:: Supplied data ::
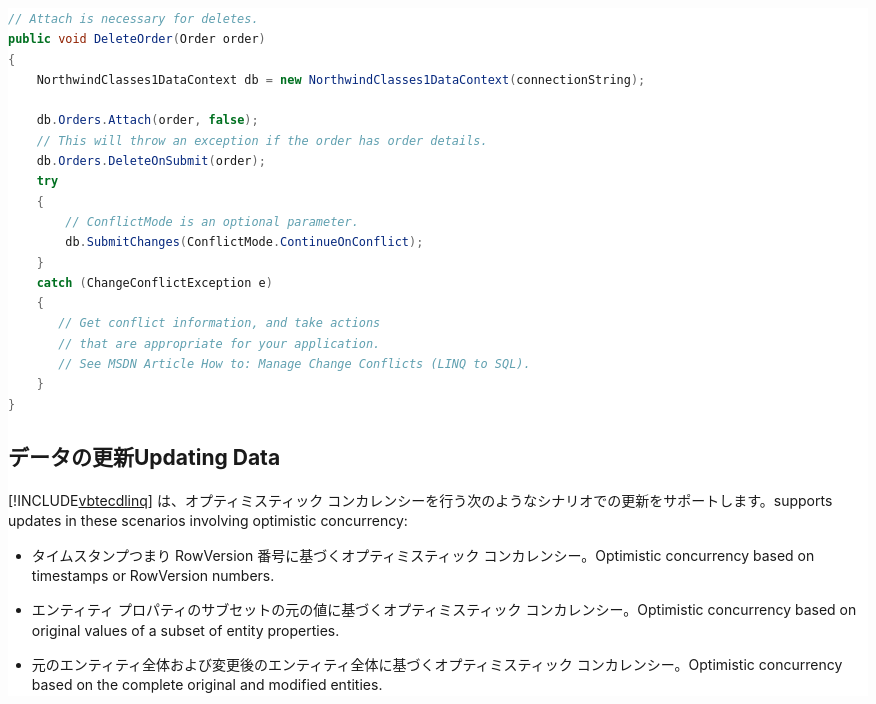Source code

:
 ```csharp  
// Attach is necessary for deletes.  
public void DeleteOrder(Order order)  
{  
    NorthwindClasses1DataContext db = new NorthwindClasses1DataContext(connectionString);  
  
    db.Orders.Attach(order, false);  
    // This will throw an exception if the order has order details.  
    db.Orders.DeleteOnSubmit(order);  
    try  
    {  
        // ConflictMode is an optional parameter.  
        db.SubmitChanges(ConflictMode.ContinueOnConflict);  
    }  
    catch (ChangeConflictException e)  
    {  
       // Get conflict information, and take actions  
       // that are appropriate for your application.  
       // See MSDN Article How to: Manage Change Conflicts (LINQ to SQL).  
    }  
}  
```  
  
## <a name="updating-data"></a><span data-ttu-id="395c2-154">データの更新</span><span class="sxs-lookup"><span data-stu-id="395c2-154">Updating Data</span></span>  

 [!INCLUDE[vbtecdlinq](../../../../../../includes/vbtecdlinq-md.md)] <span data-ttu-id="395c2-155">は、オプティミスティック コンカレンシーを行う次のようなシナリオでの更新をサポートします。</span><span class="sxs-lookup"><span data-stu-id="395c2-155">supports updates in these scenarios involving optimistic concurrency:</span></span>  
  
- <span data-ttu-id="395c2-156">タイムスタンプつまり RowVersion 番号に基づくオプティミスティック コンカレンシー。</span><span class="sxs-lookup"><span data-stu-id="395c2-156">Optimistic concurrency based on timestamps or RowVersion numbers.</span></span>  
  
- <span data-ttu-id="395c2-157">エンティティ プロパティのサブセットの元の値に基づくオプティミスティック コンカレンシー。</span><span class="sxs-lookup"><span data-stu-id="395c2-157">Optimistic concurrency based on original values of a subset of entity properties.</span></span>  
  
- <span data-ttu-id="395c2-158">元のエンティティ全体および変更後のエンティティ全体に基づくオプティミスティック コンカレンシー。</span><span class="sxs-lookup"><span data-stu-id="395c2-158">Optimistic concurrency based on the complete original and modified entities.</span></span>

:: What you are asked to do ::
The lines to copy are those above that contain "span".

:: Expected output ::
## <a name="updating-data"></a><span data-ttu-id="395c2-154">データの更新</span><span class="sxs-lookup"><span data-stu-id="395c2-154">Updating Data</span></span>  
 [!INCLUDE[vbtecdlinq](../../../../../../includes/vbtecdlinq-md.md)] <span data-ttu-id="395c2-155">は、オプティミスティック コンカレンシーを行う次のようなシナリオでの更新をサポートします。</span><span class="sxs-lookup"><span data-stu-id="395c2-155">supports updates in these scenarios involving optimistic concurrency:</span></span>  
- <span data-ttu-id="395c2-156">タイムスタンプつまり RowVersion 番号に基づくオプティミスティック コンカレンシー。</span><span class="sxs-lookup"><span data-stu-id="395c2-156">Optimistic concurrency based on timestamps or RowVersion numbers.</span></span>  
- <span data-ttu-id="395c2-157">エンティティ プロパティのサブセットの元の値に基づくオプティミスティック コンカレンシー。</span><span class="sxs-lookup"><span data-stu-id="395c2-157">Optimistic concurrency based on original values of a subset of entity properties.</span></span>  
- <span data-ttu-id="395c2-158">元のエンティティ全体および変更後のエンティティ全体に基づくオプティミスティック コンカレンシー。</span><span class="sxs-lookup"><span data-stu-id="395c2-158">Optimistic concurrency based on the complete original and modified entities.</span></span>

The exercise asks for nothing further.